Joel E. Cohen
Research Interest
Biography
Joel E. Cohen is the Abby Rockefeller Mauzé Professor of Populations at The Rockefeller University and Columbia University, New York. He and his colleagues study populations, ecosystems, and environments using mathematical, statistical, and computational tools. His work focuses on phenomena that affect human health, other species humans interact with, and the human environment. Recent examples include food webs, insect-borne infections, tornadoes, and human population dynamics. Cohen has used modeling to make projections about future population growth, international migration, lifespan, and the interaction of education and child-bearing.

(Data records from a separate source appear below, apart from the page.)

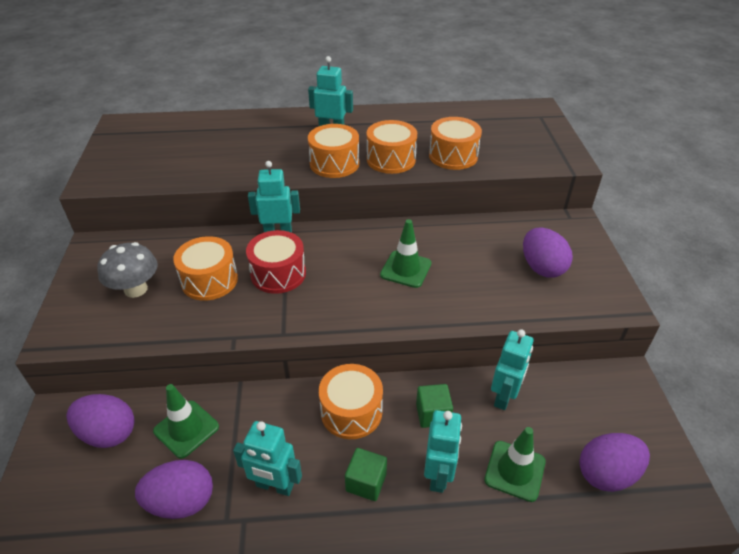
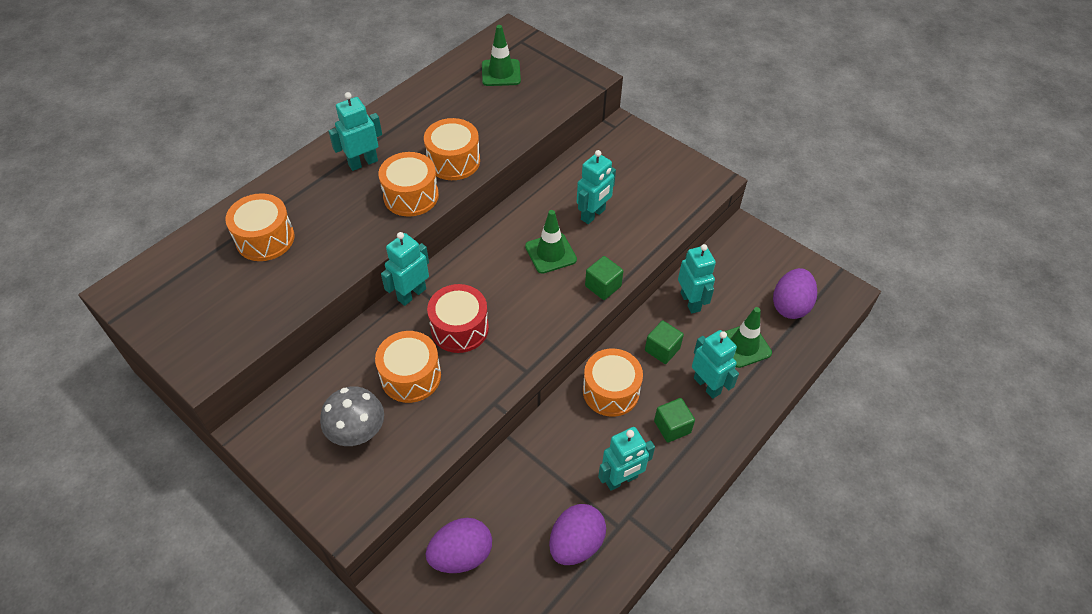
camera: 45 degrees left, 10 degrees up
green traffic cone [153,384,219,459] -> green traffic cone moved to [482,25,521,86]
orange drum [429,117,482,170] -> orange drum moved to [225,193,295,261]
purple egg [523,228,573,278] -> none
none -> turquoise robot [577,150,616,224]
none -> green cube [585,256,623,300]

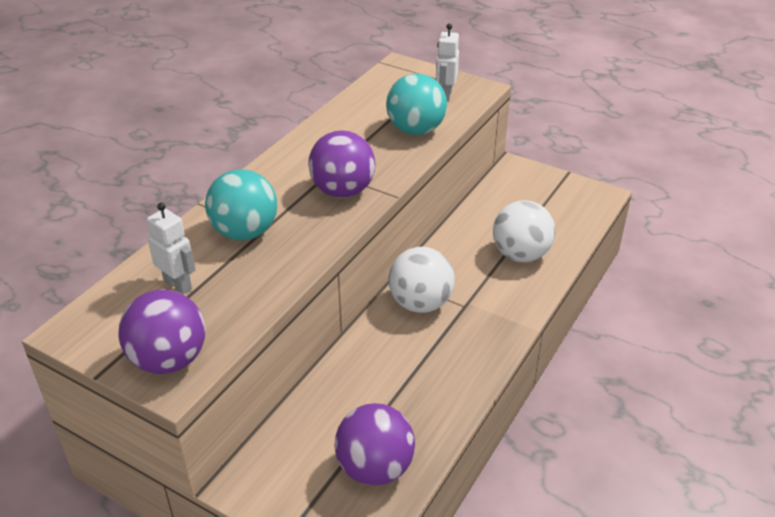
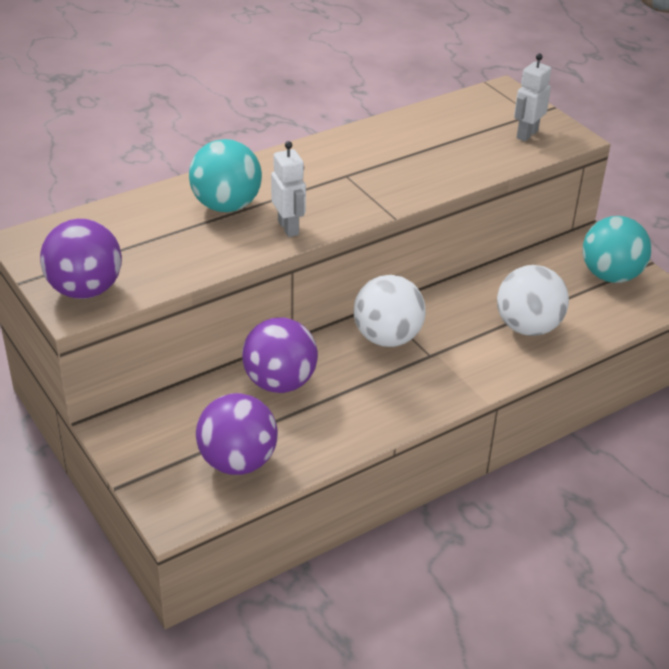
camera: 25 degrees right, 0 degrees up
white robot [147,203,196,294] -> white robot moved to [271,141,306,237]
purple ball [308,130,376,198] -> purple ball moved to [242,317,318,393]
turquoise ball [386,73,447,135] -> turquoise ball moved to [583,216,651,283]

Dr. Cohen was educated at Harvard University, where he received a B.A. summa cum laude, two master's degrees, and two doctorates, one in applied mathematics and another in population sciences and tropical public health. He taught at Harvard until 1975, when he joined Rockefeller as a professor and head of the Laboratory of Populations. In addition, since 1995, he has been a professor in the School of International and Public Affairs at Columbia University. He is also affiliated with Columbia’s Department of Earth and Environmental Sciences and its Department of Statistics. He holds an honorary appointment in the Department of Statistics at the University of Chicago.
A member of the National Academy of Sciences, Dr. Cohen is a fellow of the American Academy of Arts and Sciences and a member of the American Philosophical Society. He received a MacArthur Foundation Fellowship, frequently referred to as a “genius” award, a Guggenheim Fellowship, a fellowship of the Japan Society for the Promotion of Science. He shared the Tyler Prize for Environmental Achievement and the Fred L. Soper Prize of the Pan American Health Organization, Washington, DC, for work on Chagas' disease. He has held honorary and visiting academic appointments in Argentina, China, England, France, and Japan.
Dr. Cohen received the first Olivia Schieffelin Nordberg Prize, awarded by the Population Council, for his 1995 book How Many People Can the Earth Support? He has written or edited 13 other books, including two on universal education and a collection of scientific and mathematical jokes, Absolute Zero Gravity, and more than 440 scientific papers and chapters.